#383: The Unsung

October 8th, 2014

The chalkboard drawing of pumpkins and sexy witches, the bartendress said, was done by a DJ who doesn’t work there anymore.

“She say she went to a high school for drawing and painting,” the bartendress said in a thick Eastern European accent of some stripe.

The bartendress mimed scribbling in the air as she said “drawing and painting.”

The DJ who did show was thin and pretty. She sat at the bar, the only other person but me and a stranger who the manager owed a free drink. The three of us sat in a line, all toying with our phones.

A man named Ziggy came in to sit with her. He told a long and abrupt story about a wedding that she laughed at and led along, repeating salient phrases like a talk show host.

“So wait, she…?” “What did he do next?” “So you’re telling me she…?”

Ziggy wore a flat cap and munched popcorn from the bar.

There was motion throughout. The manager came by at a moment the bartender was gone. The bar phone was ringing the whole time.

A couple walked in to get shots en route to a better party. The man mentioned something to that effect, then shrunk back slightly, as if he had offended the bartendress. As if she didn’t know the place would be dead until later. The couple took the shots and left.

The woman drinking on the manager’s dime left a few minutes later.

The thin, pretty DJ walked around a corner and grabbed a wireless microphone “to check.” She belted a pitch-perfect Bonnie Raitt while she walked from one end of the bar to the other, listening to her own song to see if the microphone was picking it up.

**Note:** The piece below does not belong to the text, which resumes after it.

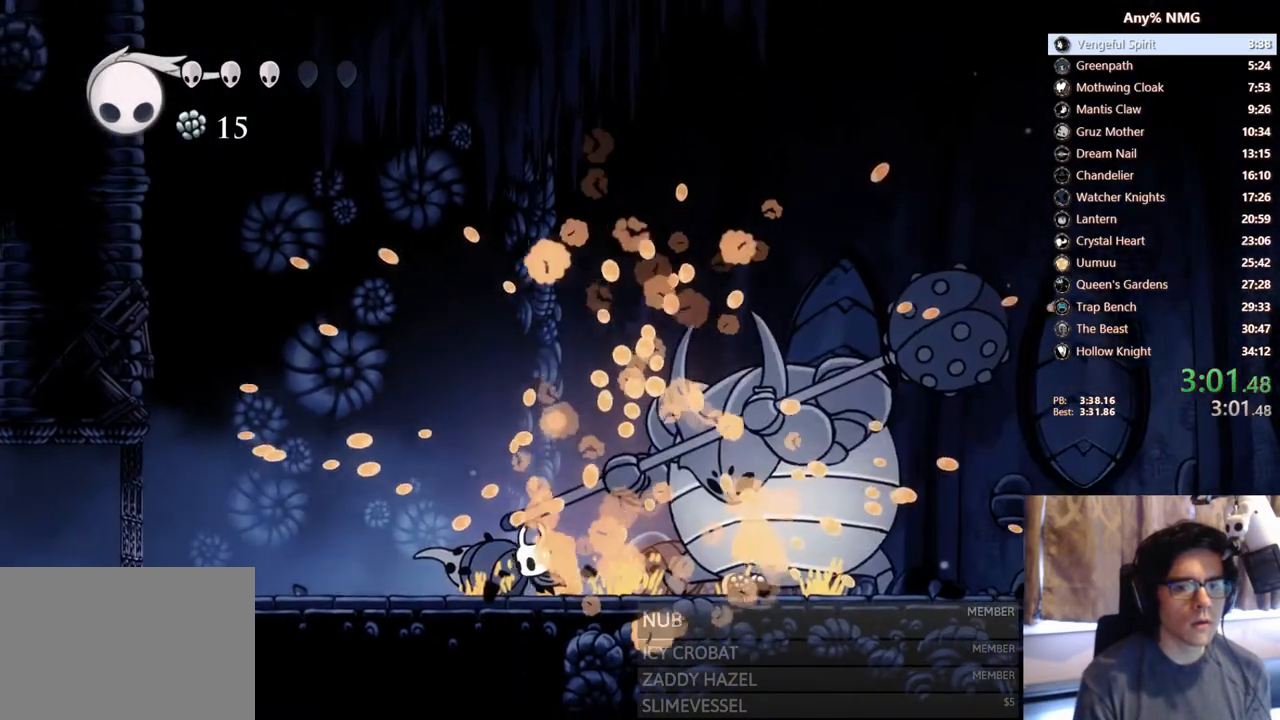
{"dt_ms": 500, "buttons": ["DPAD_LEFT"], "left_stick": "center", "right_stick": "center", "events": []}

These are the little moments that make up most of life. The towering highs and crushing defeats are, what? A few minutes? Some seconds?

No, the real work of life is in the unsung moments, the ones no one will remember. A moonlit walk down a street you haven’t been on. A turn down a corner to see some graffiti that will momentarily strike your fancy.

Or a karaoke bar before hours, a place readying itself for a night of triumphs and embarrassments, one soon to be a night of song, but for now just a quiet bar filled with memories no one will keep.